Extracted data -
◆ ◆ ◆ ◆ ◆ ◆ ◆

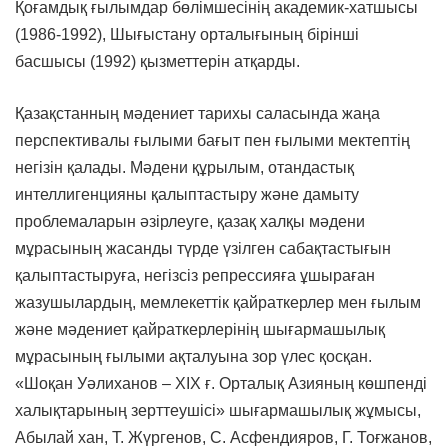
Қоғамдық ғылымдар бөлімшесінің академик-хатшысы
(1986-1992), Шығыстану орталығының бірінші
басшысы (1992) қызметтерін атқарды.
Қазақстанның мәдениет тарихы саласында жаңа
перспективалы ғылыми бағыт пен ғылыми мектептің
негізін қалады. Мәдени құрылым, отандастық
интеллигенцияны қалыптастыру және дамыту
проблемаларын әзірлеуге, қазақ халқы мәдени
мұрасының жасанды түрде үзілген сабақтастығын
қалыптастыруға, негізсіз репрессияға ұшыраған
жазушылардың, мемлекеттік қайраткерлер мен ғылым
және мәдениет қайраткерлерінің шығармашылық
мұрасының ғылыми ақталуына зор үлес қосқан.
«Шоқан Уәлиханов – ХІХ ғ. Орталық Азияның көшпенді
халықтарының зерттеушісі» шығармашылық жұмысы,
Абылай хан, Т. Жүргенов, С. Асфендияров, Г. Тоғжанов,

◆ ◆ ◆ ◆ ◆ ◆ ◆

Problem - Count the lines in the material above that contain the word "ғылыми", and reply with the number alone.

Written reply - 2